The sgml package accepts input in the form of files, URLs and Prolog atoms. To load the sgml parser, the user should type
?- [sgml].at the prompt. If test.html is a file with the following contents
<!DOCTYPE HTML PUBLIC "-//W3C//DTD HTML 3.2//EN"> <html> <head> <title>Demo</title> </head> <body> <h1 align=center>This is a demo</title> <p>Paragraphs in HTML need not be closed. <p>This is called `omitted-tag' handling. </body> </html>then the following call
?- load_html_structure(file('test.html'), Term, Warn).

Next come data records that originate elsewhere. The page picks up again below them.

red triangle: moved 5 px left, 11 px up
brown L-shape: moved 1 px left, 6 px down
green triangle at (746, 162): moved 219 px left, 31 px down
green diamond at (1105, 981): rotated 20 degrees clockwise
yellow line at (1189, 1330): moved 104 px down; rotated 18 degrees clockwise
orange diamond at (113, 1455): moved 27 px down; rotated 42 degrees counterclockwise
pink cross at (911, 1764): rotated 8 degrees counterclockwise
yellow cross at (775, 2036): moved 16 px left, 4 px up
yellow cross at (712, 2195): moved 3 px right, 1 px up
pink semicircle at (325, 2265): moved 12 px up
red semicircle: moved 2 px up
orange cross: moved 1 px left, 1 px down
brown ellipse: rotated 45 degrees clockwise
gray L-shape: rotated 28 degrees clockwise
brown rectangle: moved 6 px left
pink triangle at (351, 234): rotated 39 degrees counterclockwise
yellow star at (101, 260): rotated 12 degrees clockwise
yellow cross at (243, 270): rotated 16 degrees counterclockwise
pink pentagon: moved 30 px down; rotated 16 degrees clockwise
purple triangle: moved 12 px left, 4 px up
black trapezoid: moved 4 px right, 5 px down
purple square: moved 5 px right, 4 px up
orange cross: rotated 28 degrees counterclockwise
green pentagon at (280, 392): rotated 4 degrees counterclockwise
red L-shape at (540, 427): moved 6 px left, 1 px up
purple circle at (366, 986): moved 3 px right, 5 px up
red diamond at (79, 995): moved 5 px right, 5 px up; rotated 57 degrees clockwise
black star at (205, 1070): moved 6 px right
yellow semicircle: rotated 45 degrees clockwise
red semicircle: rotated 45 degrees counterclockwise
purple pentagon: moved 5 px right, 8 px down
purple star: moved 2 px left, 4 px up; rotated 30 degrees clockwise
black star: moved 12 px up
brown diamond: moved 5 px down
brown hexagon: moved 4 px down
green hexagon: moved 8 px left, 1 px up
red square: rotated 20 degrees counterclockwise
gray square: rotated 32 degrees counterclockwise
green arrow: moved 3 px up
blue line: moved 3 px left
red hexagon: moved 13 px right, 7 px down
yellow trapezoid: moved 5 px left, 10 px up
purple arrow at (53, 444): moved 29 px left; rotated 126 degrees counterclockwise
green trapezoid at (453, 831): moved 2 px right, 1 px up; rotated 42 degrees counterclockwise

will parse the document and bind Term to the following Prolog term:
[ element(html,
[],
[ element(head,
[],
[ element(title,
[],
[ 'Demo'
])
]),
element(body,
[],
[ '\n',
element(h1,
[ align = center
],
[ 'This is a demo'
]),
'\n\n',
element(p,
[],
[ 'Paragraphs in HTML need not be closed.\n'
]),
element(p,
[],
[ 'This is called `omitted-tag\' handling.'
])
])
])
].
The XML document is converted into a list of Prolog terms of the form element(Name,Attributes,Content). Each term corresponds to an XML element. Name represents the name of the element. Attributes is a list of attribute-value pairs of the element. Content is a list of child-elements and CDATA. For instance,
<aaa>fooo<bbb>foo1</bbb></aaa>
will be parsed as
element(aaa,[],[fooo, element(bbb,[],[foo1])])
Entities (e.g. <) are returned as part of CDATA,
unless they cannot be represented. See load_sgml_structure/3
for details.